Work task → Please copy each line in the records below that contains the string "mesh".

Provided records →
┌────────

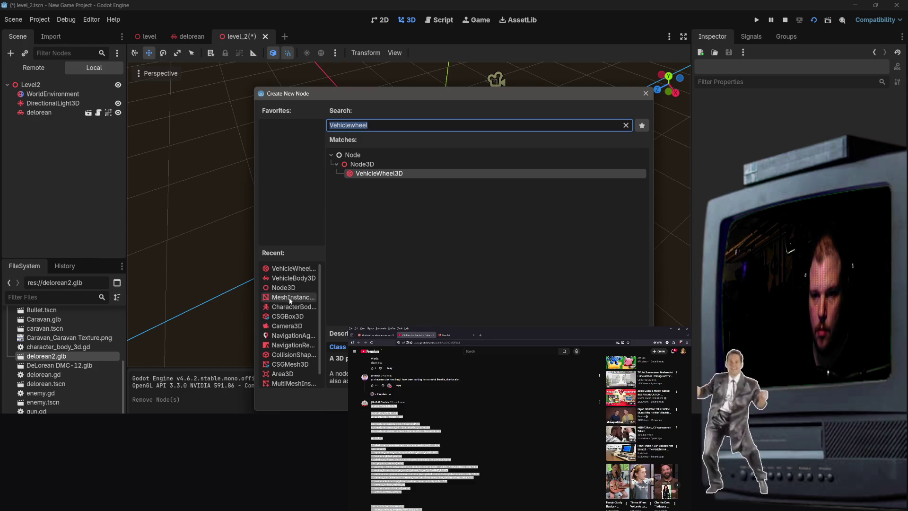
left_click(290, 352)
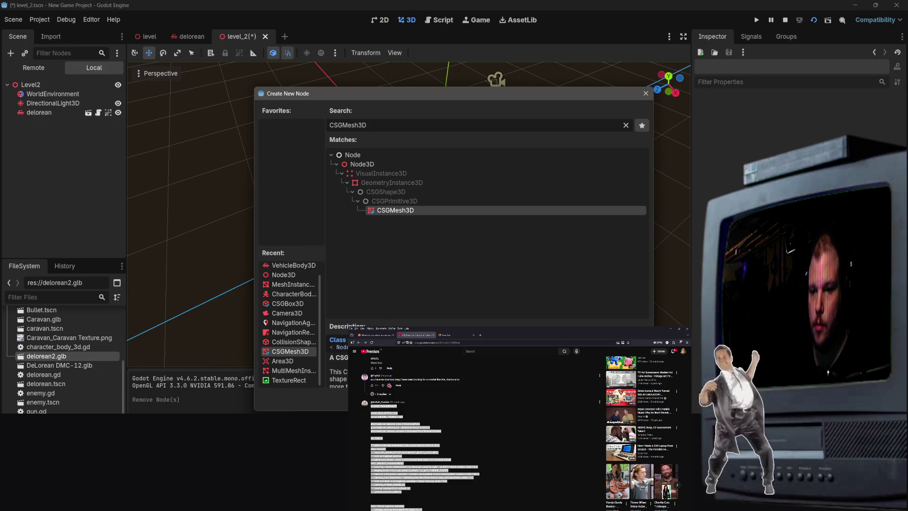
key("Return")
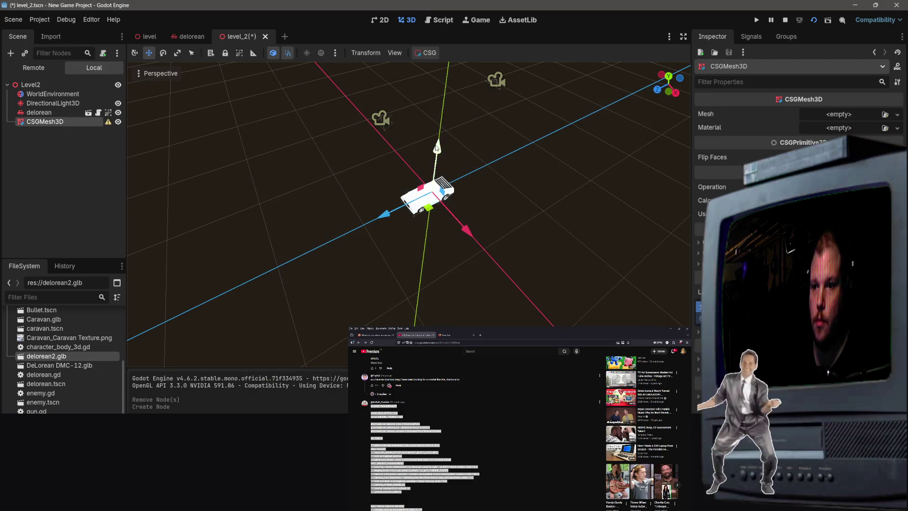
Give the CSGMesh3D a cylinder mesh and scale it larger along X.
left_click_drag(437, 148, 434, 175)
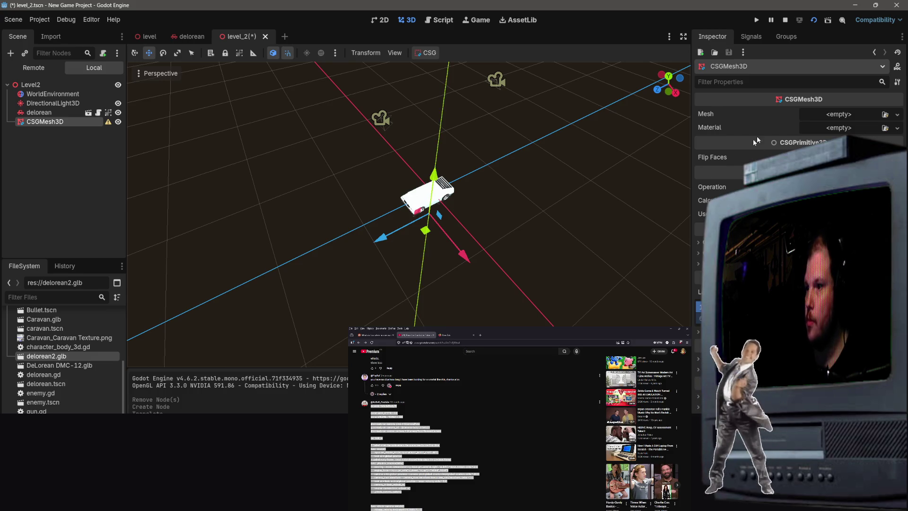
left_click(897, 114)
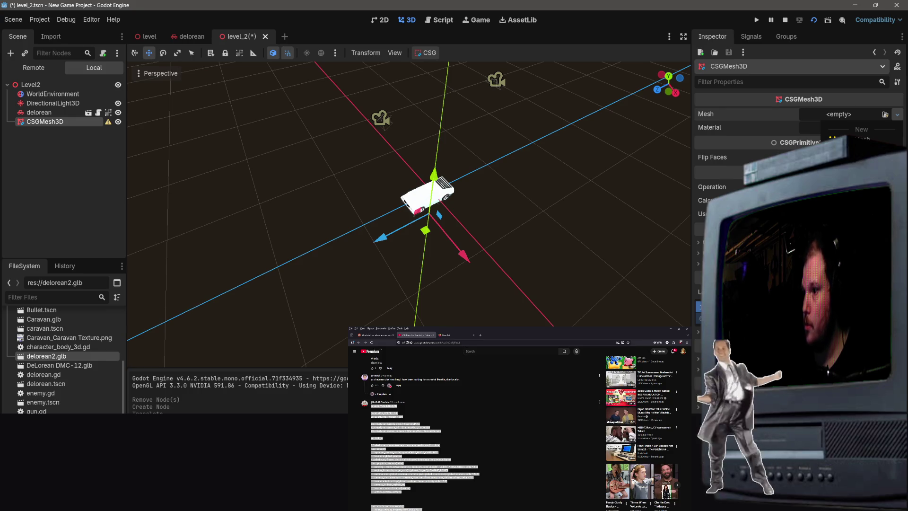
left_click(860, 163)
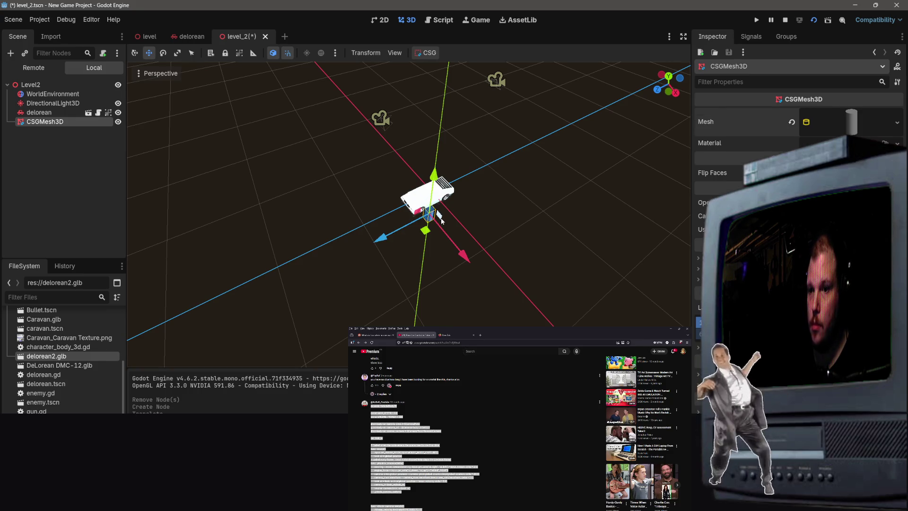
mouse_move(441, 221)
left_mouse_down()
mouse_move(468, 216)
mouse_move(443, 204)
mouse_move(432, 219)
mouse_move(392, 228)
left_mouse_up()
left_click(178, 53)
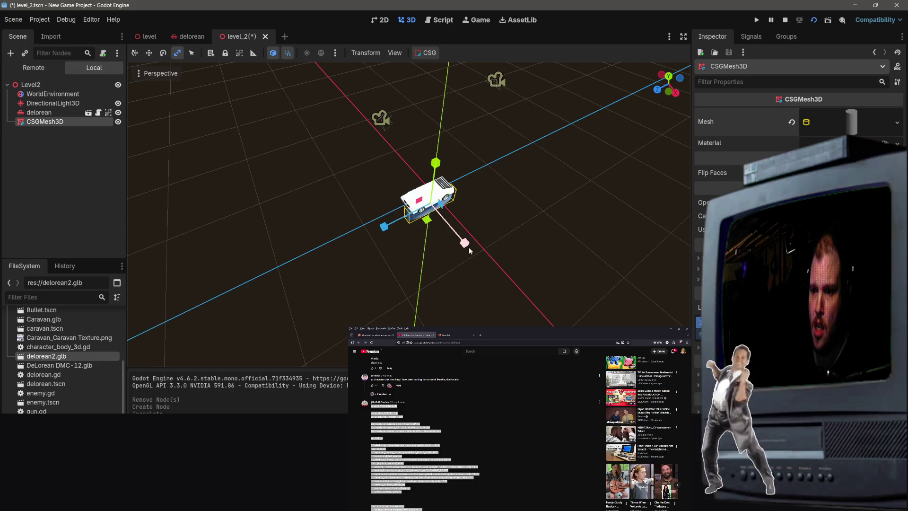
mouse_move(469, 251)
left_mouse_down()
mouse_move(416, 234)
mouse_move(489, 143)
left_mouse_up()
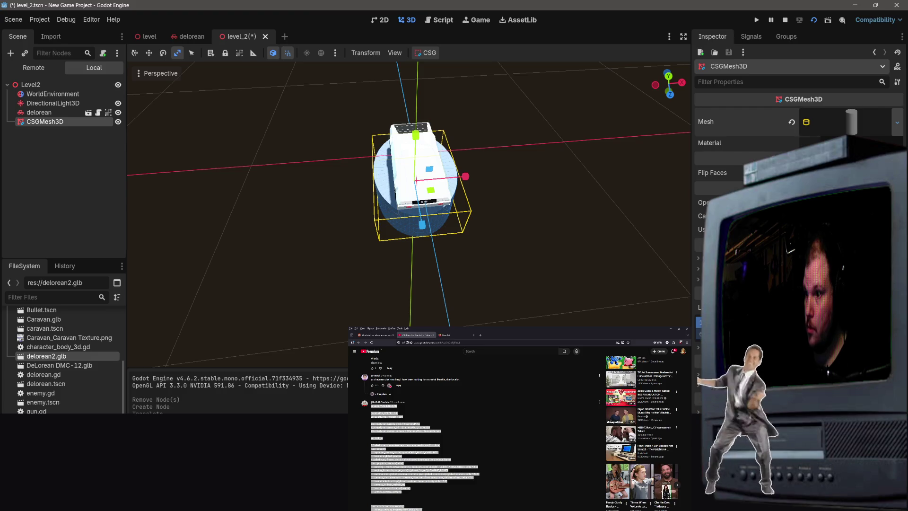
Switch to a box mesh, stretch it wide along X and deep along Z, and save.
key("ctrl+z")
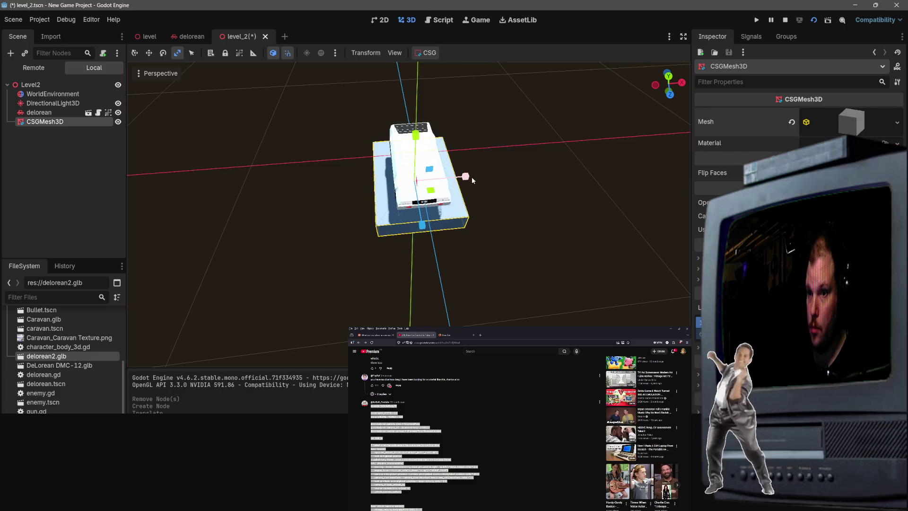
left_click_drag(468, 176, 625, 167)
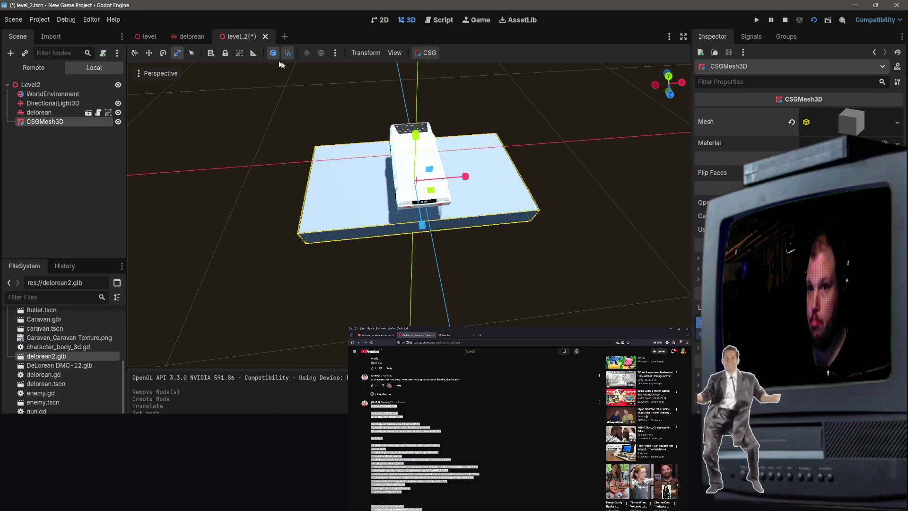
left_click_drag(465, 176, 804, 170)
scroll(507, 233, "down", 6)
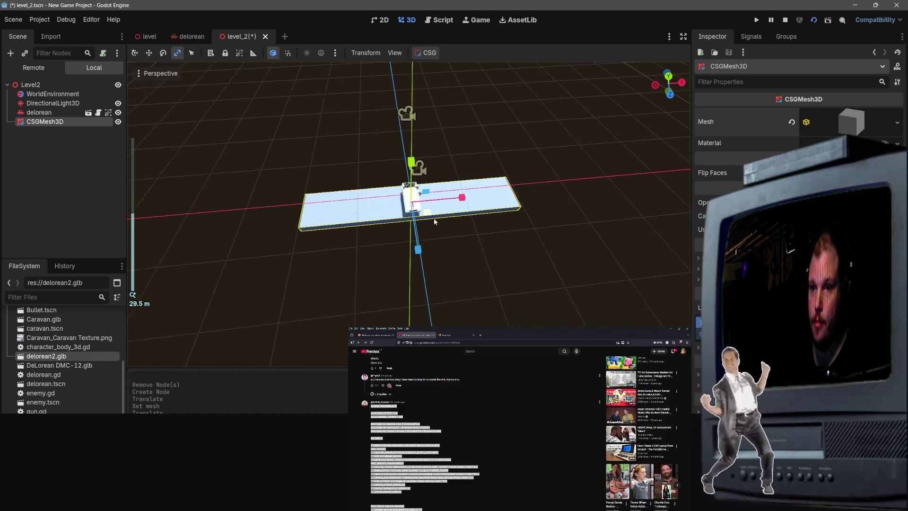
left_click_drag(418, 249, 420, 270)
mouse_move(583, 299)
left_mouse_down()
mouse_move(478, 279)
mouse_move(535, 194)
mouse_move(724, 40)
left_mouse_up()
key("ctrl+s")
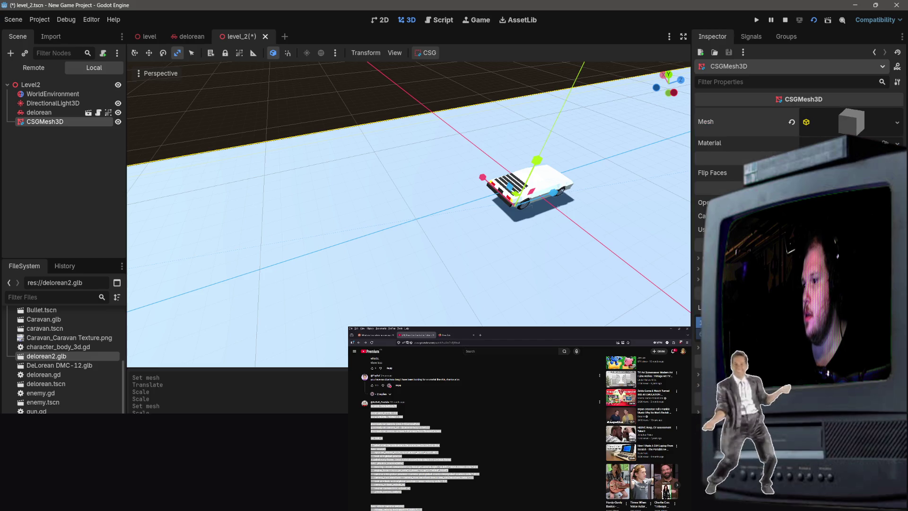
Create a new material for the floor box and tint its albedo pastel lavender.
left_click(897, 143)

└────────

Response area →
Give the CSGMesh3D a cylinder mesh and scale it larger along X.
Switch to a box mesh, stretch it wide along X and deep along Z, and save.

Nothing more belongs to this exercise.